By Katie Ellington, News Editor
In light of the Supreme Court’s June 26 ruling, which made same-sex marriage legal in all 50 states, Christians of varying backgrounds are now wondering about the future of religious freedom. Many worry about the impact of the ruling on religious institutions, from Christian-owned small businesses to faith-based colleges and universities.
On April 28, two months before the Supreme Court reached its decision; Justice Samuel Alito asked Solicitor General Donald Verrilli if the legalization of gay marriage would put religious schools at risk of losing their tax-exempt status.
“It’s certainly going to be an issue,” said Verrilli. “I don’t deny that.”
Most colleges and universities in the U.S. are tax-exempt because of their status as educational institutions. However, religious schools fear that if they continue to ban gay relationships, the Internal Revenue Service (IRS) could take away this status as a violation of a “fundamental national public policy,” according to a June 24 article by the New York Times.
One legislator who has frequently expressed concern over the issue is Utah senator Mike Lee. Lee introduced his First Amendment Defense Act to the House of Representatives on June 17. If passed, the bill would prevent the government from revoking tax exemptions from various institutions, including educational ones, on the basis of a “religious belief or moral conviction” concerning marriage and sexual relations. The bill is currently being reviewed by various House committees.
Two schools that won’t have to worry about this issue are Goshen College and Eastern Mennonite University (EMU). Both announced in mid-July that after much consideration, they were updating their hiring policies to include members of same-sex unions. Both policies now state that the universities do not discriminate on the basis of “sexual orientation, gender identity or any legally protected status.” This was followed days later by a statement from the Mennonite Education Agency, which acknowledged its disagreement with Goshen and EMU but said it will “show forbearance to these two institutions.”
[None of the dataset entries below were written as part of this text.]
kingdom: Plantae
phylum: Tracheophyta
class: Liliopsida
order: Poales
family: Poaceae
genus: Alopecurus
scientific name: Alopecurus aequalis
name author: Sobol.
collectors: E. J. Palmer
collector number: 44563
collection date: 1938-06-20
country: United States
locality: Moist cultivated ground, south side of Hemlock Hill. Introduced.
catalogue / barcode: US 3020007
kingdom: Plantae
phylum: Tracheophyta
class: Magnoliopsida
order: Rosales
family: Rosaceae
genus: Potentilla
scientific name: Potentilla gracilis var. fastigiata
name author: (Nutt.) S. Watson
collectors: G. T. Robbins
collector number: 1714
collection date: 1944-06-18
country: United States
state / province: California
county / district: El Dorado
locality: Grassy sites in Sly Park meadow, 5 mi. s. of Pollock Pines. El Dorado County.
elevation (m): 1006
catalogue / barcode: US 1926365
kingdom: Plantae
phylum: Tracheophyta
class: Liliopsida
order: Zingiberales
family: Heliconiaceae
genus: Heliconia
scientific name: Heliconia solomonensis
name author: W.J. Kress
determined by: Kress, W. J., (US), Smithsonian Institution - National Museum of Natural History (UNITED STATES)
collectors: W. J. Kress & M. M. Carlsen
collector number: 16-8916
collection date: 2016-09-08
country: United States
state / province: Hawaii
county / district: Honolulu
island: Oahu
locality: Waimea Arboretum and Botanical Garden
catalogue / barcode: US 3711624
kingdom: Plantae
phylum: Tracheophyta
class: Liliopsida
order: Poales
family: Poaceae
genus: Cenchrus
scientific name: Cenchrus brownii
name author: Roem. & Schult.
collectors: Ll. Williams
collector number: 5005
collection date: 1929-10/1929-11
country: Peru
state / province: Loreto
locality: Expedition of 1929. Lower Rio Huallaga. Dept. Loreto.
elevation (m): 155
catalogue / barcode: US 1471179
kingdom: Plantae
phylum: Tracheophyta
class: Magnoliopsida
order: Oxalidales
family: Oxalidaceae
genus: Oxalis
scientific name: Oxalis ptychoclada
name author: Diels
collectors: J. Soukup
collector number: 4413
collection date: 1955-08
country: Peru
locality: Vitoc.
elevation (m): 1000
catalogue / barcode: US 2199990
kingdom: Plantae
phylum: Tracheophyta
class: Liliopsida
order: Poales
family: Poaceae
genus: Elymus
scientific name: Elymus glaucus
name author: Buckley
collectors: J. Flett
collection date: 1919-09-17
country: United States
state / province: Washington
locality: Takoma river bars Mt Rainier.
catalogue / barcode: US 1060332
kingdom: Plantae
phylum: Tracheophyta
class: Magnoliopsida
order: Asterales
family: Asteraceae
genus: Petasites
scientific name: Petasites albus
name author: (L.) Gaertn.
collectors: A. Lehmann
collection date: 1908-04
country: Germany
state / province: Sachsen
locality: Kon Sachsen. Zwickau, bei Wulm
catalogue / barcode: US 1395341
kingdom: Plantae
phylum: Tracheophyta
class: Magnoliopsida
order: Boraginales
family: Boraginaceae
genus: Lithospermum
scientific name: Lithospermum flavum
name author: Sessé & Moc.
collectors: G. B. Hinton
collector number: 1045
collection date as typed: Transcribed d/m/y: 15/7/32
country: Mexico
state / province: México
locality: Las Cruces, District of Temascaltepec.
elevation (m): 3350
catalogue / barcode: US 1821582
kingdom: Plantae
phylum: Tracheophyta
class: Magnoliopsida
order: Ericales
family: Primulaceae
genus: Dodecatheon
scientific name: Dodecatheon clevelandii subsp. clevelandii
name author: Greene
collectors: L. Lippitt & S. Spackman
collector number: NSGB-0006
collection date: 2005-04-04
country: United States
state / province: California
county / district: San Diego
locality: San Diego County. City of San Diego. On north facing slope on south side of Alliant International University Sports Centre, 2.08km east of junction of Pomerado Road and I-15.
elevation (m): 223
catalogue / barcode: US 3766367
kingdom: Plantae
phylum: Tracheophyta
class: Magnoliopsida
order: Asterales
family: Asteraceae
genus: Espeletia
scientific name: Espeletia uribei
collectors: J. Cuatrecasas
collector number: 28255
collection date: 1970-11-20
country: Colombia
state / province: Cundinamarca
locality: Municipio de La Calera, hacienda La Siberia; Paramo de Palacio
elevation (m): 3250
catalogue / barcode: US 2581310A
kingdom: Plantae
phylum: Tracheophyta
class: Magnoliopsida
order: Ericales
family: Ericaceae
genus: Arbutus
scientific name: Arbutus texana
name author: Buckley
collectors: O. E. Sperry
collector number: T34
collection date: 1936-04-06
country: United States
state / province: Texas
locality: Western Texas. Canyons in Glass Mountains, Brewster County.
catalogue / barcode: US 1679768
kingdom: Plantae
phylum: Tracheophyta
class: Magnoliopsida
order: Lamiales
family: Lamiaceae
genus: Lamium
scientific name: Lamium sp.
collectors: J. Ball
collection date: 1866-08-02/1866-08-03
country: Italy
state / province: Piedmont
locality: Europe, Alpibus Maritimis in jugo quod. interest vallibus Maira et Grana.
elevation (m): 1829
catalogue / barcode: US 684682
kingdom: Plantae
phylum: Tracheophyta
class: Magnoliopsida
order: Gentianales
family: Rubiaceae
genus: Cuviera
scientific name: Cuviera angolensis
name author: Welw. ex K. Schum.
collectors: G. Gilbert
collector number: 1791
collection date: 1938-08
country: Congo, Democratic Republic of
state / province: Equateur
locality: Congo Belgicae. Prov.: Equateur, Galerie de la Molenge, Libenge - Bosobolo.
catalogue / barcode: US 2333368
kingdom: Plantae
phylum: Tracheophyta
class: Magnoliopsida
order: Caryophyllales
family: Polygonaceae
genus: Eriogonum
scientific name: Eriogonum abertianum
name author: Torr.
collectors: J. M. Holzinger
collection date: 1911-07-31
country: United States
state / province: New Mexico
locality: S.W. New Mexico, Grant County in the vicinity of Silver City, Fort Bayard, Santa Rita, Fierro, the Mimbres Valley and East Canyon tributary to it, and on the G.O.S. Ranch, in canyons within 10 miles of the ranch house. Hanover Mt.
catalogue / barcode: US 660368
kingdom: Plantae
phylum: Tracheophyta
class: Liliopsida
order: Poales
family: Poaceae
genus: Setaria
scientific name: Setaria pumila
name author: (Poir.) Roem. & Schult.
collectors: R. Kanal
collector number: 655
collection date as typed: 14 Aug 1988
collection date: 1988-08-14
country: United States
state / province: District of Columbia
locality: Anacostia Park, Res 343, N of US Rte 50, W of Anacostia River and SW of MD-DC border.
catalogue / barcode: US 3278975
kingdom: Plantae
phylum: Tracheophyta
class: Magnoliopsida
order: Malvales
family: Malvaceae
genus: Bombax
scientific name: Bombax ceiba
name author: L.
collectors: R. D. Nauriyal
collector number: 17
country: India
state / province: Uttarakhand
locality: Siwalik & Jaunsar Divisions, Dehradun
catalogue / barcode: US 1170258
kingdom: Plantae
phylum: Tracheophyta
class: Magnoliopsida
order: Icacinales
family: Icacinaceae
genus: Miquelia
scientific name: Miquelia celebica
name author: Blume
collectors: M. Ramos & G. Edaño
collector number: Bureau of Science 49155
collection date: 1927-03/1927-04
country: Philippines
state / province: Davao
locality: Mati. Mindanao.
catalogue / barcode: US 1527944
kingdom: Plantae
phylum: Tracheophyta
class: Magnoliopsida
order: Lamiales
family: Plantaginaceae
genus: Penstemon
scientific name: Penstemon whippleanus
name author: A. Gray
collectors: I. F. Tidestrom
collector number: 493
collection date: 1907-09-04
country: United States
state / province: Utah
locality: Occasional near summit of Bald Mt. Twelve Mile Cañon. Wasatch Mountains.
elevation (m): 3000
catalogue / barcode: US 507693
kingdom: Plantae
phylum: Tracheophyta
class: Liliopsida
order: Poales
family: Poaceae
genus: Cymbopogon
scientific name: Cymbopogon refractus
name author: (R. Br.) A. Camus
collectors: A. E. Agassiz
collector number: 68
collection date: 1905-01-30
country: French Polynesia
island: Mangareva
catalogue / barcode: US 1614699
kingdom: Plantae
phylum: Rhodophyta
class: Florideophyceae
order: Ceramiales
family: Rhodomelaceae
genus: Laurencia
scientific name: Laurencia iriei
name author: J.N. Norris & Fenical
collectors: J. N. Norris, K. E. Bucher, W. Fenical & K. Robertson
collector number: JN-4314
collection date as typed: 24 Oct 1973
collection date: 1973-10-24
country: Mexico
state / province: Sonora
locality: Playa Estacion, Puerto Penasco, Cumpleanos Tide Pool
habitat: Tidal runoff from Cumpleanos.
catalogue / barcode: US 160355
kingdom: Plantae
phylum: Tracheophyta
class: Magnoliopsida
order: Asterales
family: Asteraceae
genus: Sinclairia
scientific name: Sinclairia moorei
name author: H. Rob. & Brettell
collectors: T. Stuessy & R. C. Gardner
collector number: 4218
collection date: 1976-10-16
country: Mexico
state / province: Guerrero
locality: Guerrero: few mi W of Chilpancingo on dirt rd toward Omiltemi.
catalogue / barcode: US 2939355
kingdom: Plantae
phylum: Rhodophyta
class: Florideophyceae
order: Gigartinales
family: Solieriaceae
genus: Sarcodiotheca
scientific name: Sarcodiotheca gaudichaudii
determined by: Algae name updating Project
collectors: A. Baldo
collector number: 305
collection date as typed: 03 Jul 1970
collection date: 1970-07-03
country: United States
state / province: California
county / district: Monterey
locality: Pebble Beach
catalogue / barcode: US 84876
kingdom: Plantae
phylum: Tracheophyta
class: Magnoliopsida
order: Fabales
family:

The Council for Christian Colleges & Universities (CCCU), an association that includes both Goshen and EMU as well as Asbury, has yet to release a definitive stance. Its first news release stated that the changes would be discussed during regularly scheduled meetings. Six days later, it released a second statement saying that the board “unanimously reaffirmed its commitment to a deliberative and consultative process” and would be calling all member presidents to discuss the issue “in the coming weeks and months.”
“I have already spoken with the CCCU and expressed our institutional position,” Dr. Sandra Gray, Asbury president, told the Collegian via email. “Asbury University holds to the historic, biblical view of marriage between one man and one woman, as I do personally.”
President Gray also stated: “Asbury will not make a decision (to continue or discontinue membership) until the listening process is concluded and we have given them the opportunity to communicate whether affiliate members with a different view of marriage will remain a part of the CCCU.”
Union University president Samuel W. Oliver was displeased with this choice, arguing that it made the CCCU look unprepared to handle the issue and that it had “abandoned fidelity to God’s Word when they endorsed same-sex marriage.” As a result, Union has formally withdrawn from the CCCU. Oliver has also told media that up to 40 other institutions may take similar action if the CCCU does not make a decision by August 31; however, news releases from the CCCU imply they have received no such notice from members. The president of Cedarville University, another member school, has said that Cedarville will wait for the CCCU to make its official decision, but “will not compromise on the biblical view of marriage.”
Whatever decision is made, CCCU has stated that it will continue to support the right of institutions to operate based on their religious or moral belief that marriage is defined as the union of one man and one woman.